╭─ Supplied material

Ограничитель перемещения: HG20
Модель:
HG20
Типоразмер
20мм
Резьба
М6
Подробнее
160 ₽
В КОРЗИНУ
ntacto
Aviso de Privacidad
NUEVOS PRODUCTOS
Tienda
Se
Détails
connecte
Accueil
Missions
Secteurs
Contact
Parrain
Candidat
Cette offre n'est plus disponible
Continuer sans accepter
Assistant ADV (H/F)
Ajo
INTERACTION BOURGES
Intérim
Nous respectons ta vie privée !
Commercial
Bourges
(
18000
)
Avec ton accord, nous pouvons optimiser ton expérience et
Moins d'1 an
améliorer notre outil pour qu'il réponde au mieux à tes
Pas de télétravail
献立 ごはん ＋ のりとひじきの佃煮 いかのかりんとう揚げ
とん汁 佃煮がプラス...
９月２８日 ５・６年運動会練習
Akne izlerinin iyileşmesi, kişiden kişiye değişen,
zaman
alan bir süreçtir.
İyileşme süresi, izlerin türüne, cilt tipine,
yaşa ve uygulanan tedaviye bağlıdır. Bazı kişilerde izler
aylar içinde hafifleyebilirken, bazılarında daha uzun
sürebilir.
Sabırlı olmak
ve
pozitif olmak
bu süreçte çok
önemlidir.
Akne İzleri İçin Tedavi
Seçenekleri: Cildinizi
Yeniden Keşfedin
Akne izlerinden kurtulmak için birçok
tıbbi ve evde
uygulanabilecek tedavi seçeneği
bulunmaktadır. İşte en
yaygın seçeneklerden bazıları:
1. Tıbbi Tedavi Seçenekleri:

╰─

## Task prompt:
Can you reproduce the whole listing, replacing "Intérim" with "CDD" and leaving everything else as it is?

## Your response:
Ограничитель перемещения: HG20
Модель:
HG20
Типоразмер
20мм
Резьба
М6
Подробнее
160 ₽
В КОРЗИНУ
ntacto
Aviso de Privacidad
NUEVOS PRODUCTOS
Tienda
Se
Détails
connecte
Accueil
Missions
Secteurs
Contact
Parrain
Candidat
Cette offre n'est plus disponible
Continuer sans accepter
Assistant ADV (H/F)
Ajo
INTERACTION BOURGES
CDD
Nous respectons ta vie privée !
Commercial
Bourges
(
18000
)
Avec ton accord, nous pouvons optimiser ton expérience et
Moins d'1 an
améliorer notre outil pour qu'il réponde au mieux à tes
Pas de télétravail
献立 ごはん ＋ のりとひじきの佃煮 いかのかりんとう揚げ
とん汁 佃煮がプラス...
９月２８日 ５・６年運動会練習
Akne izlerinin iyileşmesi, kişiden kişiye değişen,
zaman
alan bir süreçtir.
İyileşme süresi, izlerin türüne, cilt tipine,
yaşa ve uygulanan tedaviye bağlıdır. Bazı kişilerde izler
aylar içinde hafifleyebilirken, bazılarında daha uzun
sürebilir.
Sabırlı olmak
ve
pozitif olmak
bu süreçte çok
önemlidir.
Akne İzleri İçin Tedavi
Seçenekleri: Cildinizi
Yeniden Keşfedin
Akne izlerinden kurtulmak için birçok
tıbbi ve evde
uygulanabilecek tedavi seçeneği
bulunmaktadır. İşte en
yaygın seçeneklerden bazıları:
1. Tıbbi Tedavi Seçenekleri:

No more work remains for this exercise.